Sarkozy, des méthodes de "délinquant chevronné", selon le Parquet français

Paul Bismuth ! Qui a eu l'idée d'inventer ce nom, Nicolas Sarkozy lui-même, ou son avocat et ami,
Thierry Herzog (en photo ci-dessous) ? A la justice française, peu lui importe, mais en arriver à utiliser une fausse identité comme dans un mauvais film d'espionnage, afin de tromper les enquêteurs de police, cela, les juges ne l'ont vraiment pas digéré. Dans le réquisitoire du Parquet national financier, prononcé le 5 octobre 2017, les termes employés le montrent bien : le journal Le Monde a révélé que, selon le pôle financier, les méthodes des principaux prévenus s'apparentaient à celles de "délinquants chevronnés".

Les conversations suspectes du mystérieux M. Bismuth

C'est l'ancien président français qui jouait le rôle du personnage fictif Paul Bismuth dès qu'il passait un appel sur un téléphone portable tenu secret, qui fonctionnait grâce une carte pré-payée. Quand l'appareil sonnait, il n'avait aucune crainte à avoir, puisque la seule personne qui connaissait son numéro, et utilisait également un portable "clandestin", n'était autre que son défenseur, Me Herzog.
Les deux hommes ne manquaient pas de sujets de conversation, étant donné le nombre de casseroles judiciaires que traîne Nicolas Sarkozy derrière lui depuis plusieurs années... Mais leur thème préféré tournait autour de Gilbert Azibert, haut magistrat de la Cour de cassation à l'époque des faits (photographié ci-dessous),et qui pouvait se montrer utile pour obtenir de précieuses informations sur les instructions en cours concernant l'ex-chef d'Etat.

Une triste première sous la Ve République française

Voici donc le trio dont le procès a été annoncé ce mercredi, tous les recours ayant été épuisés. Sarkozy, Herzog et Azibert vont être jugés pour "corruption" et "trafic d'influence" devant la 32ème chambre du tribunal correctionnel de Paris dans les mois qui viennent. La date n'a pas encore été arrêtée, mais cette comparution promet d'être retentissante.
Ce sera la première fois sous la Ve République française, autrement dit depuis 1958, qu'un ancien président sera en procès pour corruption.
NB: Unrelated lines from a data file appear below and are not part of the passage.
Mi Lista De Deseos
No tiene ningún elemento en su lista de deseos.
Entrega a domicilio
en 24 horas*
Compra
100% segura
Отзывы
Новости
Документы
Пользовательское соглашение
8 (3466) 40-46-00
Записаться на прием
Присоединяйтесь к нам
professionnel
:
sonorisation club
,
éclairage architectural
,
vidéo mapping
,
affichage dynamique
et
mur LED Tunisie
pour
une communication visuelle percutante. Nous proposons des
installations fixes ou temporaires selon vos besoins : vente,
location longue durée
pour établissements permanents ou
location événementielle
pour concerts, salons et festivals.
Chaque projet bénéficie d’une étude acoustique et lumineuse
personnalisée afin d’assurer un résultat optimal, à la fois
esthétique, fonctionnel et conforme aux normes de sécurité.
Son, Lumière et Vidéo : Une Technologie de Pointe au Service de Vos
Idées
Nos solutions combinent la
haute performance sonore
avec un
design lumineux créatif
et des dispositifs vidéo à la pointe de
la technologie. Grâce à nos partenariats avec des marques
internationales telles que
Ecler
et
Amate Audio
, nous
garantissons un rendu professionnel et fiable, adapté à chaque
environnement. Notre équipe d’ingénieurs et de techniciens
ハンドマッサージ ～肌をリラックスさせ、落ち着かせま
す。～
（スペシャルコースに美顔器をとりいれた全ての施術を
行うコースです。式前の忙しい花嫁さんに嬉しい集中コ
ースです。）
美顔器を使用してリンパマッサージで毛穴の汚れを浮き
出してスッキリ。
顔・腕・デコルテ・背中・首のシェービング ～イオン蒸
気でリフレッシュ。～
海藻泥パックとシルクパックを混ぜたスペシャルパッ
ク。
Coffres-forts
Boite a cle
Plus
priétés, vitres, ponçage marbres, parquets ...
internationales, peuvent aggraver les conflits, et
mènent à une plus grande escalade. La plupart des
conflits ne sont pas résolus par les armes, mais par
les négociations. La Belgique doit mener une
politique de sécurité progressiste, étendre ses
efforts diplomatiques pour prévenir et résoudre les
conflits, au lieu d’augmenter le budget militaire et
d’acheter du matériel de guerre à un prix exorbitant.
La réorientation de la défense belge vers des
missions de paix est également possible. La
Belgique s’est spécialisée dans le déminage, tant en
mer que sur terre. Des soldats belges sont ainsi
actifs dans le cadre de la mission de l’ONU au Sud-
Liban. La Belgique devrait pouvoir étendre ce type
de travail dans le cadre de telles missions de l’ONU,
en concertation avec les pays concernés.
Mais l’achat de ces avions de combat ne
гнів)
L'avocat Herzog et l'ex-haut magistrat Azibert doivent être également jugés pour "violation du secret professionnel".

Les affaires judiciaires de Sarkozy, comme des poupées russes !

Les affaires judiciaires qui s'accumulent au-dessus de la tête de l'ancien patron de la droite française sont un peu comme des poupées russes, elles s'emboîtent. C'est d'ailleurs grâce aux écoutes téléphoniques, ordonnées par la justice pour confirmer ou infirmer les accusations de financement illégal de la campagne du candidat Sarkozy pour l'élection présidentielle de 2007 - financement qu'on soupçonnait d'avoir été effectué en partie par le régime du défunt dirigeant libyen, le colonel Kadhafi -, que les enquêteurs se sont aperçu que certaines conversations paraissaient être faites secrètement.
Les portables du mystérieux M. Bismuth et de son unique interlocuteur ont à leur tour été mis sur écoute. La boucle était bouclée ! A partir de 2014, Gilbert Azibert, alors premier avocat général à la Chambre de cassation, était souvent évoqué dans le dialogue secret comme une personne paraissant dévouée, capable de donner des informations importantes, voire même d'essayer d'influencer ses collègues magistrats. Il était question de le récompenser en lui faisant accéder à un poste important à Monaco. L'ancien juge a tout nié et devrait continuer de le faire.